Aviation stands on the cusp of the next revolution, the Chair of the UK Civil Aviation Authority will say in a keynote speech on 27 September.
The regulator is working with the aviation and aerospace industry as well as government to support the safe development and roll-out of sustainable fuels, drones and new types of aircraft, which are poised to play a significant role in UK aviation.
Sir Stephen Hillier, Chair of the UK Civil Aviation Authority, will make the comments at the Global Urban & Advanced Air Summit Asia in Singapore on Wednesday 27 September, in a keynote speech around how the regulator is enabling new technologies.
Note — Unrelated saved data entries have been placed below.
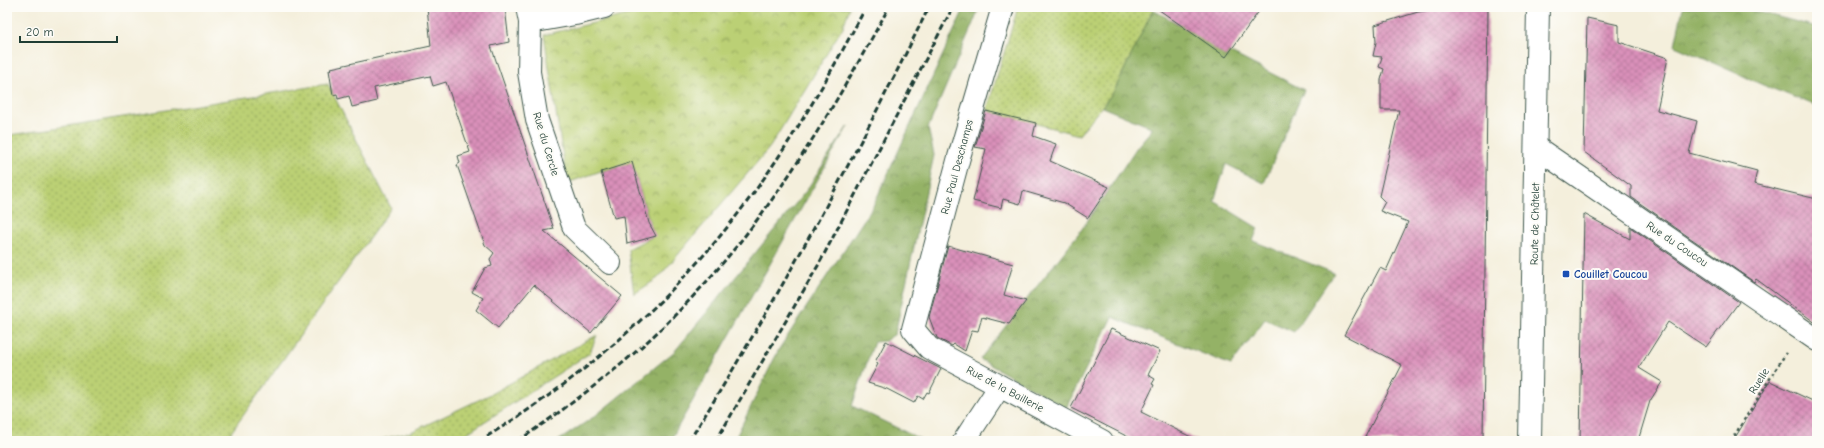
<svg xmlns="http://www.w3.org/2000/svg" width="1824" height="448" viewBox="0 0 1824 448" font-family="'Comic Neue',sans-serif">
  <defs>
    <pattern id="grass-dots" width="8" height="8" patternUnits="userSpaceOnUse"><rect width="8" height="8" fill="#bbd074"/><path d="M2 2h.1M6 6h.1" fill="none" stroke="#97aa60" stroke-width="1.8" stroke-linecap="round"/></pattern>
    <pattern id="forest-crowns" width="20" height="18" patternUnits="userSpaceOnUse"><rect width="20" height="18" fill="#94b266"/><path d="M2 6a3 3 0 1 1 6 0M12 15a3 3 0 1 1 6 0" fill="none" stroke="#789255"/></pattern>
    <pattern id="park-crowns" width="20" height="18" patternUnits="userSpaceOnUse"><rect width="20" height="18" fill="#bbd074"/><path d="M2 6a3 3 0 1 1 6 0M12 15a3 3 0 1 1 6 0" fill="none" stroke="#97aa60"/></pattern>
    <pattern id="building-cross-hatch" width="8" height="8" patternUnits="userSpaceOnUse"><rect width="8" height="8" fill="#da90ba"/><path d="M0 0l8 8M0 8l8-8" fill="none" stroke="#b07798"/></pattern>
  </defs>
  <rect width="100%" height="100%" fill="#fdfcf7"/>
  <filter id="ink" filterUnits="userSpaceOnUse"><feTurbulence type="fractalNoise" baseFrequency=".025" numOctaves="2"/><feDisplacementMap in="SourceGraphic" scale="8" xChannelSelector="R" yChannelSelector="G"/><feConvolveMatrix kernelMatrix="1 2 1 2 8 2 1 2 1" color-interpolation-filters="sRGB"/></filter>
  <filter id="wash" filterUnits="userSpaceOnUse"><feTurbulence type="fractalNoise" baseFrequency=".012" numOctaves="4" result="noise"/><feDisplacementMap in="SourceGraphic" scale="16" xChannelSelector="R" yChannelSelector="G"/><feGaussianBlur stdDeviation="0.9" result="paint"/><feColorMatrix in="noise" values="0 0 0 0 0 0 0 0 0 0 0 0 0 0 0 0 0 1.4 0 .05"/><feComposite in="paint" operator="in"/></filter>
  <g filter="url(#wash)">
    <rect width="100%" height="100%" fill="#f4efdc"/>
    <path fill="url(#grass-dots)" stroke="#6d8654" d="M1018 7H1149L1153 10 1114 91 1079 135 991 112 987 109Z
      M328 84 391 208 225 441H7V141L11 135Z
      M597 335 590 353 455 441H374L411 432 489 395Z"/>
    <path fill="url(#forest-crowns)" stroke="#5a784d" d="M965 7H980L928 128 934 155 895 334 885 341 874 342 852 406 924 441H734L779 349 873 206Z
      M1683 7H1739L1817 27V106L1763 85 1675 46Z
      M1153 10 1233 54 1304 90 1264 183 1226 164 1214 201 1258 228 1253 241 1334 273 1294 332 1265 319 1231 365 1112 317 1066 408 980 359 1082 229 1137 147 1153 128 1102 107 1114 91Z
      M848 126 670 441H558L595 416 675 351 806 191Z"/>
    <path fill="url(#park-crowns)" stroke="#6d8654" d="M660 7H850L843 27 770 147 658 278 634 294 628 249 654 236 632 164 601 171 567 183 544 35Z"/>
    <g id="blocks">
      <path fill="url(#building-cross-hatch)" d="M427 7H505L509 42 491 46 554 229 544 231 622 296 591 333 534 285 498 328 476 310 483 298 472 292 485 268 492 266 490 259 494 253 485 245 457 165 460 163 458 156 470 152 446 82 433 86 430 76 374 88 377 101 352 107 349 96 338 99 337 94 333 95 329 70 332 69 331 68 431 46Z
        M1155 7H1262L1226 57Z
        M1438 7H1488L1483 441H1363L1402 365 1344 335 1380 268 1386 271 1408 222 1380 211 1385 202 1379 196 1399 110H1381V80L1384 69 1379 67 1382 57 1373 56 1376 42 1375 25 1418 12 1438 9Z
        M1587 18 1619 25V42L1668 58 1657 110 1697 121 1689 153 1757 171 1754 184 1817 199V324L1756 279 1754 282 1631 197V186L1584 152Z
        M986 111 1036 123 1033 136 1056 144 1050 161 1109 187 1088 218 1064 203 1023 191 1020 204 1003 199 1001 208 973 201 986 149 975 147Z
        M632 162 649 223 656 236 627 244 624 216 614 218 601 172Z
        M1584 214 1630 239V227L1739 302 1706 347 1668 322 1639 368 1662 382 1650 401 1638 441H1580Z
        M948 246 1013 264 1004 295 1026 301 1009 324 982 317 978 331 972 330 965 351 954 344 952 346 937 338 929 317Z
        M1111 329 1160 351 1148 375 1155 379 1152 384 1154 385 1141 412 1199 441H1136L1071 408Z
        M886 341 941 369 929 393 927 392 923 399 918 396 914 403 887 389 868 383 878 364 875 362Z
        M1770 381 1817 403V441H1733Z"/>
    </g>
  </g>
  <g filter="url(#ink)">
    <use href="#blocks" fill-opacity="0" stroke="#3f584d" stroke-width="1"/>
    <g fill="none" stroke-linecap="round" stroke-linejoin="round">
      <g stroke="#3f584d" stroke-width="24">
        <path id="minor" d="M527 7 530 22 529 72 537 120 574 228 610 263
          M1003 7 959 157 913 329 929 348 1102 441
          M530 22 575 14 604 7
          M1537 148 1817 340
          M964 441 1000 386"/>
      </g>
      <g stroke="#3f584d" stroke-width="24">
        <path id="major" d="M1530 441 1538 7"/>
      </g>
      <path stroke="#3f584d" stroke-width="2.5" stroke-dasharray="3 3" stroke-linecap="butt" d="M1731 441 1786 353"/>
      <use href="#minor" stroke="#fff" stroke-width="22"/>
      <use href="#major" stroke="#fff" stroke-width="22"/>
      <path stroke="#1f3d34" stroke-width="3" stroke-dasharray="6 3" stroke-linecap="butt" d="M479 441C594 373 694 281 769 171 805 119 836 63 866 7
        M518 441C575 402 630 361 678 312 767 222 829 117 889 7
        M689 441C777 301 856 155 929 7
        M716 441 819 264 953 7"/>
    </g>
  </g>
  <rect fill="#1a4fb4" stroke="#fdfcf7" stroke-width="1.5" x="1562" y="270" width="8" height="8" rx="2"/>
  <g text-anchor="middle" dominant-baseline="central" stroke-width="4" stroke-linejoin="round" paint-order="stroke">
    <g font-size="11" fill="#1f3d34" stroke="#fdfcf7">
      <text transform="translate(546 144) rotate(73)">Rue du Cercle</text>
      <text transform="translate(957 167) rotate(-75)">Rue Paul Deschamps</text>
      <text transform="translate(1535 224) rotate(-89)">Route de Châtelet</text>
      <text transform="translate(1677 244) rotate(34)">Rue du Coucou</text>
      <text transform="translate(1759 381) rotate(-58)">Ruelle</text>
      <text transform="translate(1005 389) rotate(28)">Rue de la Baillerie</text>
    </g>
    <g font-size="11" font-weight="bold" fill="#164399" stroke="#fdfcf7" text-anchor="start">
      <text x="1574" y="274">Couillet Coucou</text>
    </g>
  </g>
  <rect width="1824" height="448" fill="none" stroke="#fdfcf7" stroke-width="24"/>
  <path d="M20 36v6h97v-6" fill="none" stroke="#1f3d34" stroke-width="2"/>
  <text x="26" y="36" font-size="12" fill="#1f3d34" stroke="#fdfcf7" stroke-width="3" paint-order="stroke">20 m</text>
</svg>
Sir Stephen Hillier, Chair of the UK Civil Aviation Authority, said:
“Aviation now stands on the cusp of its next, and potentially biggest, revolution since the invention of the jet engine. Radically different types of vehicles have the potential to revolutionise the way people move around cities, improve transportation options, and contribute to a more sustainable aviation ecosystem.
“As the UK’s aviation and aerospace regulator, we have an important role in helping enable innovation and those technological advances, while focusing primarily on the safety of those who fly, and those on the ground below.
“We continue to work with other member states and regulators to take on that enormous challenge of regulating for the future in a collaborative way.”
One of those new technologies is electric vertical takeoff and landing (eVTOL) aircraft, often referred to as air taxis. eVTOL aircraft are designed to land and take off like helicopters, but are powered by electricity, and have the potential to provide more efficient and sustainable ways to travel between cities and airports.
Earlier this year, the UK Civil Aviation Authority published its requirements for initial airworthiness certification requirements for VTOL aircraft, which will help standardise an approach to safety certification for eVTOL aircraft, accelerating their development.
The UK Civil Aviation Authority is in the process of engaging with various manufacturers. Last year, Vertical Aerospace became the first eVTOL company in the UK to fly after receiving a test permit from the regulator. Earlier this year it also received a Design Organisational Approval, enabling it to advance work on a four passenger eVTOL vehicle.
The regulator has also been developing guidance for the industry, to help inform and support development.
In July 2023, it published guidance on how the eVTOL industry could adopt key consumer principles – highlighting the importance of new aircraft being fully accessible and understandable for passengers.
That same month, guidance was also published on how eVTOL aircraft can operate at aerodromes and vertiports. It provides key considerations for how facilities, often within cities, could accommodate these vehicles safely.
The evolving use of drones to fly further and beyond operator’s line of sight could also change the way infrastructure inspections take place and goods are delivered.
Last year the regulator set out how everyday Beyond Visual Line of Sight (BVLOS) flight could happen, and has granted permission for trials to take place.
It recently supported Apian and Skyports in demonstration trials, which involved making time-sensitive medical deliveries for the NHS. The trials improved patient experiences by improving delivery times of critical chemotherapy drugs and the processing time of samples, speeding up diagnosis times.
The regulator is collaborating with industry and government on reducing emissions in aviation too, exploring different fuel sources and supporting the government’s net zero ambitions.
ZeroAvia, a company developing hydrogen-electric engines, has undertaken test flights this year, following a test permit from the UK Civil Aviation Authority.